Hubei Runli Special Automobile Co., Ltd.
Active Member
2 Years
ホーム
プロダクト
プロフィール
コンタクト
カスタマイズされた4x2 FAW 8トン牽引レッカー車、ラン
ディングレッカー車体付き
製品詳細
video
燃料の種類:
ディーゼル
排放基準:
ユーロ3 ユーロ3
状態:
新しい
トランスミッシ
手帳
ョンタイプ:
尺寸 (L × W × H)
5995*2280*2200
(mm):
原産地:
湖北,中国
══════════
**Job item:** Retype all the records, matching them exactly.

**Exercise solution:**
Hubei Runli Special Automobile Co., Ltd.
Active Member
2 Years
ホーム
プロダクト
プロフィール
コンタクト
カスタマイズされた4x2 FAW 8トン牽引レッカー車、ラン
ディングレッカー車体付き
製品詳細
video
燃料の種類:
ディーゼル
排放基準:
ユーロ3 ユーロ3
状態:
新しい
トランスミッシ
手帳
ョンタイプ:
尺寸 (L × W × H)
5995*2280*2200
(mm):
原産地:
湖北,中国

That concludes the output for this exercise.